# Is an '84 533i a classic?



## elderdxc533i (Oct 26, 2005)

I just purchased a 1984 533i 5 sp from a private owner. Although it had a salvage title, it steers and handles quite well. there is no body damage that I can see, and no damage to the interior. Would this be considered a classic?


----------



## KrisL (Dec 22, 2001)

elderdxc533i said:


> I just purchased a 1984 533i 5 sp from a private owner. Although it had a salvage title, it steers and handles quite well. there is no body damage that I can see, and no damage to the interior. Would this be considered a classic?


There is no hard-cut definition of the term... if it's a classic to you, that's all that matters .

Congratulations on the purchase.


----------



## dkmr (Jun 11, 2005)

:stupid: I agree. If you think it is, then it is.


----------



## Haaatschi (Oct 27, 2005)

I surely think it is. I consider my 1987 325 a "young classic"

There even is a mailing list for young classics at http://groups.yahoo.com/group/youngclassics/


----------



## elderdxc533i (Oct 26, 2005)

*Thanks y'all (vroom vroom!!)*

Thanks for the encourageing words folks.
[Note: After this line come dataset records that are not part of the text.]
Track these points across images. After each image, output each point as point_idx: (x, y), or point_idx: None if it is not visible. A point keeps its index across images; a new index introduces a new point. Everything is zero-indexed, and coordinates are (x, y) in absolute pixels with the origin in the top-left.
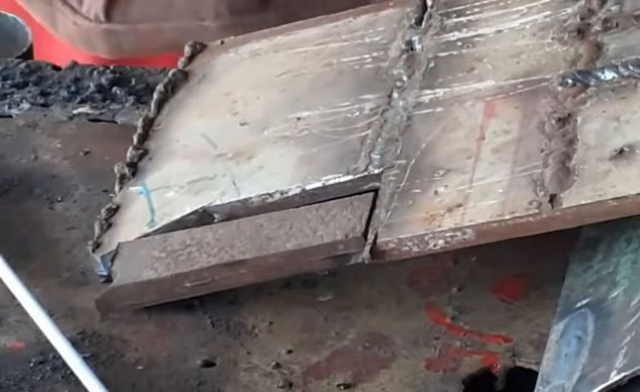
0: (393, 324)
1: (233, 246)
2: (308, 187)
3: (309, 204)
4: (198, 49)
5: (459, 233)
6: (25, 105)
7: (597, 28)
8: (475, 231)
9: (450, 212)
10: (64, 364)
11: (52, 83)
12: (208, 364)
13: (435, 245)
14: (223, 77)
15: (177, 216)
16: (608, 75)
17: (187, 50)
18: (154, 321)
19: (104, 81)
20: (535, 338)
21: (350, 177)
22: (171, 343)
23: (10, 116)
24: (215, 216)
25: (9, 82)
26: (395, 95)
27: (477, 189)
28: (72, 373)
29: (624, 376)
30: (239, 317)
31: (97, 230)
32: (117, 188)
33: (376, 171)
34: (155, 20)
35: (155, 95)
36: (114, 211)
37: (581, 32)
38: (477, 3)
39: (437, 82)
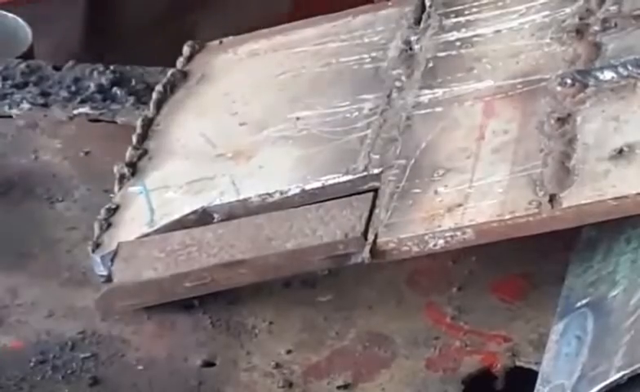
0: (393, 324)
1: (232, 246)
2: (308, 187)
3: (309, 204)
4: (197, 49)
5: (459, 233)
6: (25, 105)
7: (596, 28)
8: (475, 231)
9: (450, 212)
10: (64, 364)
11: (52, 83)
12: (208, 364)
13: (435, 245)
14: (222, 77)
15: (177, 216)
16: (607, 75)
17: (186, 49)
18: (154, 321)
19: (104, 81)
20: (534, 338)
21: (350, 177)
22: (171, 343)
23: (10, 116)
24: (215, 215)
25: (9, 82)
26: (394, 95)
27: (476, 189)
28: (72, 373)
29: (624, 375)
30: (239, 317)
31: (97, 230)
32: (116, 188)
33: (376, 171)
34: None
35: (154, 95)
36: (114, 210)
37: (580, 32)
38: (475, 3)
39: (436, 82)
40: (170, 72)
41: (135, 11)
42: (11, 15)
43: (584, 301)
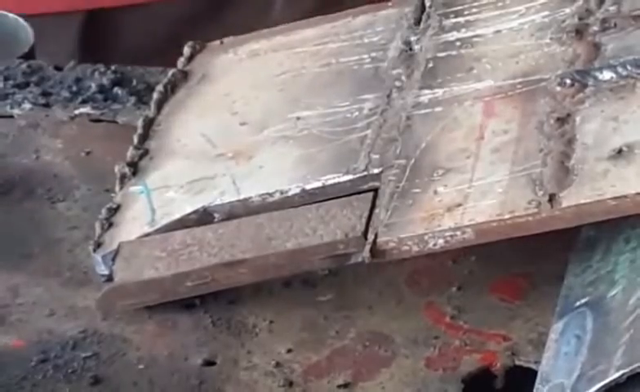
0: (393, 323)
1: (233, 245)
2: (308, 187)
3: (309, 204)
4: (198, 49)
5: (458, 233)
6: (27, 105)
7: (596, 28)
8: (475, 230)
9: (449, 212)
10: (66, 363)
11: (54, 83)
12: (209, 363)
13: (435, 244)
14: (222, 77)
15: (177, 216)
16: (606, 75)
17: (186, 50)
18: (155, 320)
19: (105, 81)
20: (534, 337)
21: (350, 177)
22: (172, 342)
23: (11, 116)
24: (216, 215)
25: (10, 82)
26: (394, 95)
27: (476, 189)
28: (73, 372)
29: (623, 374)
30: (240, 316)
31: (98, 230)
32: (117, 187)
33: (376, 171)
34: None
35: (155, 95)
36: (115, 210)
37: (579, 32)
38: (475, 3)
39: (436, 82)
40: (170, 72)
41: (131, 39)
42: (11, 15)
43: (583, 301)
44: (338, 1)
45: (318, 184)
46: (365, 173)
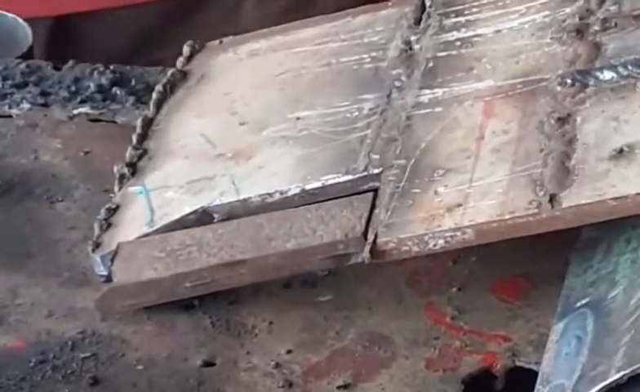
0: (393, 324)
1: (232, 246)
2: (308, 187)
3: (309, 204)
4: (197, 49)
5: (459, 233)
6: (25, 105)
7: (596, 28)
8: (475, 231)
9: (449, 212)
10: (65, 364)
11: (52, 83)
12: (208, 364)
13: (435, 245)
14: (222, 77)
15: (177, 216)
16: (607, 75)
17: (185, 49)
18: (154, 321)
19: (104, 81)
20: (534, 338)
21: (350, 177)
22: (171, 343)
23: (10, 116)
24: (215, 215)
25: (9, 82)
26: (394, 95)
27: (476, 189)
28: (72, 373)
29: (624, 375)
30: (239, 317)
31: (97, 230)
32: (116, 188)
33: (376, 171)
34: None
35: (154, 95)
36: (114, 210)
37: (580, 32)
38: (475, 3)
39: (436, 82)
40: (170, 72)
41: (100, 44)
42: (10, 14)
43: (583, 301)
44: (309, 3)
45: (318, 184)
46: (365, 173)
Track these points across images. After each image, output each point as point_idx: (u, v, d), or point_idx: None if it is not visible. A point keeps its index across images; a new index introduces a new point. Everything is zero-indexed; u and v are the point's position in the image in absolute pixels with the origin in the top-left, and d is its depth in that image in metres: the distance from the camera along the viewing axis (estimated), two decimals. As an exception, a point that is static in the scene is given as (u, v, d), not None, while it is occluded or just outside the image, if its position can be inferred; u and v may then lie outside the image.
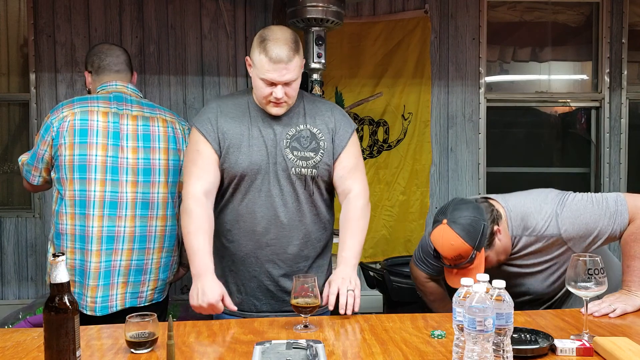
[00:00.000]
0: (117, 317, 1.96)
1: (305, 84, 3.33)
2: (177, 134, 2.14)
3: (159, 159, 2.08)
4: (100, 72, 2.15)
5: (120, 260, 2.02)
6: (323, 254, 1.95)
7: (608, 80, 4.16)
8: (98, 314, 2.00)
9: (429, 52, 4.04)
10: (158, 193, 2.07)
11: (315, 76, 3.20)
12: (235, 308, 1.73)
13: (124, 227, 2.02)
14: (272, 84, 1.74)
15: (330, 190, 1.94)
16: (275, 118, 1.83)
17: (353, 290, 1.73)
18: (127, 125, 2.06)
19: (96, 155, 2.00)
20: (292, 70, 1.73)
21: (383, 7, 4.03)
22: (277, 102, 1.78)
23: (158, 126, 2.10)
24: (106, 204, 2.00)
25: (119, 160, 2.03)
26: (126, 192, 2.02)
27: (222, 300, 1.69)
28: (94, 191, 2.00)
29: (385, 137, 4.07)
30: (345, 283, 1.74)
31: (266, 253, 1.84)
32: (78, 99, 2.09)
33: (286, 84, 1.74)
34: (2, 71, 3.98)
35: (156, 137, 2.09)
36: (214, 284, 1.70)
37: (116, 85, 2.13)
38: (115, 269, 2.01)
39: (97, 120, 2.02)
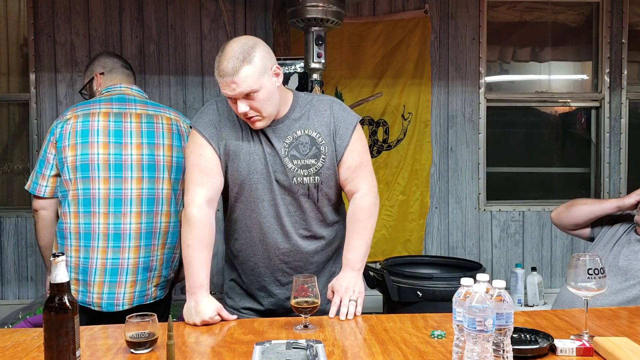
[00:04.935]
0: (124, 315, 1.96)
1: (305, 84, 3.33)
2: (181, 132, 2.15)
3: (163, 155, 2.09)
4: (113, 71, 2.19)
5: (128, 259, 2.02)
6: (335, 258, 1.92)
7: (608, 80, 4.16)
8: (104, 310, 2.01)
9: (429, 52, 4.04)
10: (162, 189, 2.08)
11: (315, 76, 3.20)
12: (234, 317, 1.70)
13: (130, 223, 2.02)
14: (233, 99, 1.66)
15: (339, 192, 1.88)
16: (272, 126, 1.76)
17: (355, 300, 1.73)
18: (130, 122, 2.07)
19: (98, 154, 2.02)
20: (243, 83, 1.60)
21: (383, 7, 4.03)
22: (249, 118, 1.69)
23: (162, 123, 2.11)
24: (111, 201, 2.01)
25: (123, 158, 2.04)
26: (131, 189, 2.03)
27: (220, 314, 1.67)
28: (98, 189, 2.00)
29: (385, 137, 4.07)
30: (348, 293, 1.73)
31: (275, 262, 1.82)
32: (82, 103, 2.13)
33: (247, 96, 1.64)
34: (2, 71, 3.98)
35: (160, 133, 2.10)
36: (208, 301, 1.66)
37: (120, 87, 2.16)
38: (123, 268, 2.02)
39: (98, 121, 2.04)
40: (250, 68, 1.61)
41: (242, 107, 1.65)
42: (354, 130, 1.81)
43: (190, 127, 1.83)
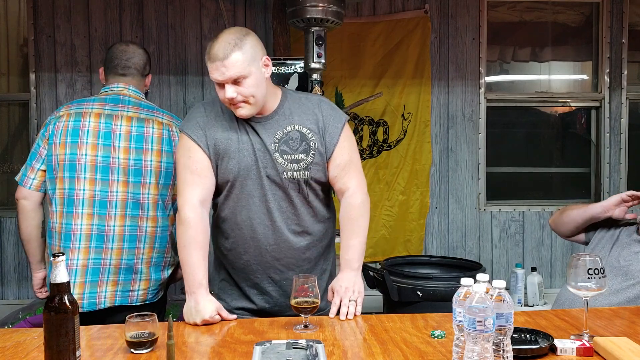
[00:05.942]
0: (108, 315, 1.97)
1: (305, 84, 3.33)
2: (173, 137, 2.13)
3: (151, 161, 2.08)
4: (108, 72, 2.19)
5: (110, 259, 2.02)
6: (326, 255, 1.92)
7: (608, 80, 4.16)
8: (85, 310, 2.00)
9: (429, 52, 4.04)
10: (148, 194, 2.07)
11: (315, 76, 3.20)
12: (233, 317, 1.70)
13: (114, 226, 2.02)
14: (222, 85, 1.68)
15: (328, 188, 1.89)
16: (262, 121, 1.77)
17: (355, 300, 1.73)
18: (120, 126, 2.06)
19: (86, 155, 2.02)
20: (232, 67, 1.64)
21: (383, 7, 4.03)
22: (234, 104, 1.70)
23: (153, 128, 2.10)
24: (96, 202, 2.01)
25: (111, 160, 2.04)
26: (116, 192, 2.03)
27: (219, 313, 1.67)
28: (83, 190, 2.01)
29: (385, 137, 4.07)
30: (348, 293, 1.73)
31: (267, 259, 1.82)
32: (77, 101, 2.13)
33: (235, 82, 1.66)
34: (2, 71, 3.98)
35: (149, 138, 2.09)
36: (208, 301, 1.66)
37: (117, 87, 2.15)
38: (105, 267, 2.02)
39: (89, 121, 2.05)
40: (241, 54, 1.65)
41: (230, 92, 1.66)
42: (343, 129, 1.83)
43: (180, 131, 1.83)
My wife and I do view our li'l racer as a valuable machine, and look forward to both pampering her and putting her through her paces!


----------



## alpinewhite325i (Jan 20, 2002)

That's what BMW's are made for!


----------



## bmw325 (Dec 19, 2001)

COngrats-- many people think that the e28 was one of the best made, most durable BMWs ever.


----------